It was only in May that the child was allowed regular visits with her family in their home. Twice a week, she arrives for a six-hour visit with detailed instructions from the foster family about eating, napping, and not cutting her bangs.
Mr. and Mrs. Khan filed for adoption a few days after the shooting. They have undergone a background check and a home inspection. But the judge in the child’s court case says that she cannot be placed with the Khans until the FBI completes its ongoing investigation of their possible involvement in the shooting.
In the meantime, the Khans’ attorney is not even allowed to attend the periodic court hearings in the case. The child’s attorney has not even visited the Khans in order to assess their suitability as adoptive parents or even just to find out where the child is spending twelve hours every week. On the bright side, the Khans report that the county social worker supports the child’s placement with them.
The Khans sound like an ideal adoptive family. He manages a team of 12 in printer sales. She is finishing a master’s degree in education but has postponed her internship in order to be available for regular visits with her niece.
They have two children and a three-bedroom house at the end of a cul de sac in a suburb of Riverside. A room is all ready for the new family member.
When Congress passed the Adoption and Safe Families Act (ASFA), there was much talk about a child’s sense of time being different from that of an adult. That is why ASFA put timelines in place to make sure that children do not languish in foster care for years.
The child in question already had a relationship with her aunt and uncle when she was taken into foster care. By leaving the child in the foster family for what amounts to two-thirds of her life, the agency has disrupted the existing bond and ensured that the child formed a new bond with her new family.
The longer the child stays with her current foster family, the more strongly she will bond to them and the harder a third transition will become. We don’t know the lifelong impacts of incurring two such disruptions in the first year of life, but we do know that disrupted attachments can impair healthy child development.

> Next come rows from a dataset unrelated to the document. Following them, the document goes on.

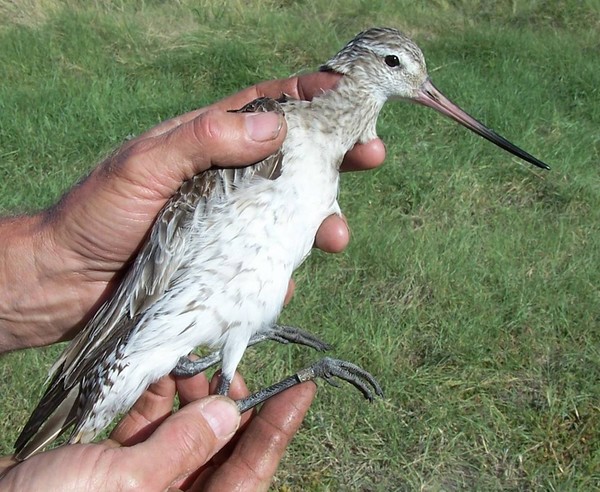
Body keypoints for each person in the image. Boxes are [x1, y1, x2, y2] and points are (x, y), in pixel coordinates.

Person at [0, 71, 385, 490]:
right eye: (394, 64)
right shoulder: (276, 124)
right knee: (222, 404)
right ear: (362, 68)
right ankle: (304, 371)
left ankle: (260, 354)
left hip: (187, 322)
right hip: (145, 333)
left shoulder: (325, 172)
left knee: (219, 382)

In a previous column, I opposed disrupting the bond between a child and a foster family to place a child with relatives who come forward a year or more after the child was placed in foster care. But in this case, the relatives lost no time in requesting custody of the child. The county has behaved irresponsibly in deferring the request long after background checks and home inspections were done and the relatives were cleared of any involvement in the crime.
According to the San Bernadino County Children and Family Services website, “kinship placement [placement with a relative] is the preferred placement option for children who come into care.” In its 2014 annual report, the agency boasts of increasing the proportion of children removed from their homes who are placed with relatives from from 26.9 percent in 2010 to 35.5 percent in 2014.
If events had played out differently, the child might not have come into care at all. If her parents had left her at her grandmother’s apartment, the FBI might never have removed the child and taken her to CPS.
And why the FBI took the child to CPS rather than leaving her with her family is another question that needs to be answered. If a child is orphaned or the parents are incapacitated, CPS does not normally come in. Instead, the family decides who will raise the child and petition for custody in court.
I don’t understand why placement of this child with her family should be held hostage to the FBI investigation. Yes, if they are found guilty and locked up, the baby would have to be placed with someone else. But keeping her away from her family now, when no charges have even been filed against the Khans after a year, seems a far more damaging and unethical option.
This column was published in the Chronicle of Social Change on December 2, 2017.